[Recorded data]

---*---

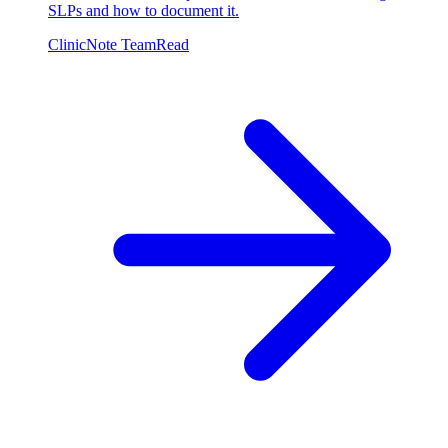
SLPs and how to document it.
ClinicNote Team
Read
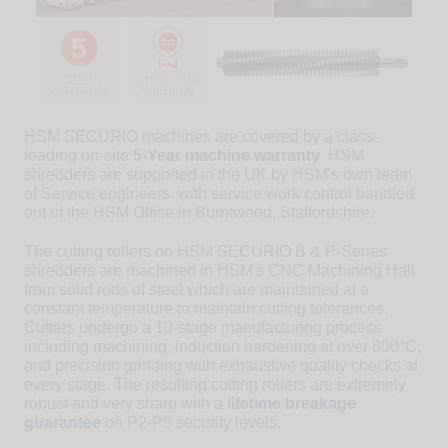
HSM SECURIO machines are covered by a class-
leading on-site
5-Year machine warranty
. HSM
shredders are supported in the UK by HSM's own team
of Service engineers, with service work control handled
out of the HSM Office in Burntwood, Staffordshire.
The cutting rollers on HSM SECURIO B & P-Series
shredders are machined in HSM's CNC Machining Hall
from solid rods of steel which are maintained at a
constant temperature to maintain cutting tolerances.
Cutters undergo a 10-stage manufacturing process
including machining, induction hardening at over 800°C,
and precision grinding with exhaustive quality checks at
every stage. The resulting cutting rollers are extremely
robust and very sharp with a
lifetime breakage
guarantee
on P2-P5 security levels.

---*---

WHAT YOU HAVE TO DO —
Wherever the word "rollers" turns up in a line of the entries above, copy that line.

SOLVED EXERCISE —
The cutting rollers on HSM SECURIO B & P-Series
every stage. The resulting cutting rollers are extremely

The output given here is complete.